Objective: To describe the use of sedatives and neuromuscular blocking agents (NMBs) and their impact in outcome in an international cohort of patients receiving mechanical ventilation.
Methods: We analyzed the database of a prospective, multicenter cohort of 5,183 adult patients who received mechanical ventilation for > 12 h. We considered that a patient received a given agent when it was administered for at least 3 h in a 24-h period.
Results: A total of 3,540 patients (68%; 95% confidence interval [CI], 67 to 69%) received a sedative at any time while receiving mechanical ventilation. The median number of days of use was 3 (interquartile range [IQR], 2 to 6 days). The persistent use of sedative was associated with more days of mechanical ventilation (median, 4 days [IQR, 2 to 8 days], vs 3 days [IQR, 2 to 4 days] in patients who did not receive sedatives [p < 0.001]); more weaning days (median, 2 days [IQR, 1 to 3 days], vs 2 days [IQR, 1 to 5 days] in patients who did not receive sedatives [p < 0.001]); and longer length of stay in the ICU (median, 8 days [IQR, 5 to 15 days], vs 5 days [IQR, 3 to 9 days] in patients who did not receive sedatives [p < 0.001]). Six hundred eighty-six patients (13%; 95% CI, 12 to 14%) received an NMB for at least 1 day. The median number of days of use was 2 (IQR, 1 to 4 days).
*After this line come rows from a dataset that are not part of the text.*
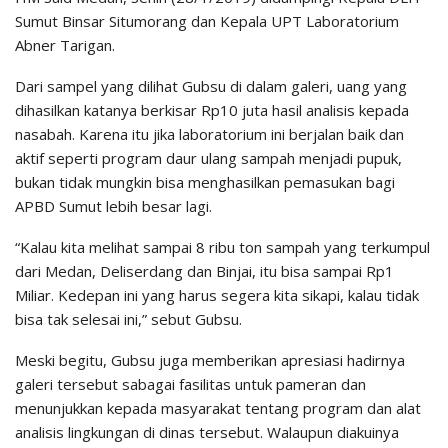
Sumut Binsar Situmorang dan Kepala UPT Laboratorium
Abner Tarigan.
Dari sampel yang dilihat Gubsu di dalam galeri, uang yang
dihasilkan katanya berkisar Rp10 juta hasil analisis kepada
nasabah. Karena itu jika laboratorium ini berjalan baik dan
aktif seperti program daur ulang sampah menjadi pupuk,
bukan tidak mungkin bisa menghasilkan pemasukan bagi
APBD Sumut lebih besar lagi.
“Kalau kita melihat sampai 8 ribu ton sampah yang terkumpul
dari Medan, Deliserdang dan Binjai, itu bisa sampai Rp1
Miliar. Kedepan ini yang harus segera kita sikapi, kalau tidak
bisa tak selesai ini,” sebut Gubsu.
Meski begitu, Gubsu juga memberikan apresiasi hadirnya
galeri tersebut sabagai fasilitas untuk pameran dan
menunjukkan kepada masyarakat tentang program dan alat
analisis lingkungan di dinas tersebut. Walaupun diakuinya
The administration of an NMB was independently related with age, a normal previous functional status, main reason of mechanical ventilation (patients with ARDS received more NMBs), and with patient management (patients requiring permissive hypercapnia, prone position, high level of positive end-expiratory pressure, and high airways pressure).
Conclusions: The use of sedatives is very common, and their use is associated with a longer duration of mechanical ventilation, weaning time, and stay in the ICU. NMBs are used in 13% of the patients and are associated with longer duration of mechanical ventilation, weaning time, stay in the ICU, and higher mortality.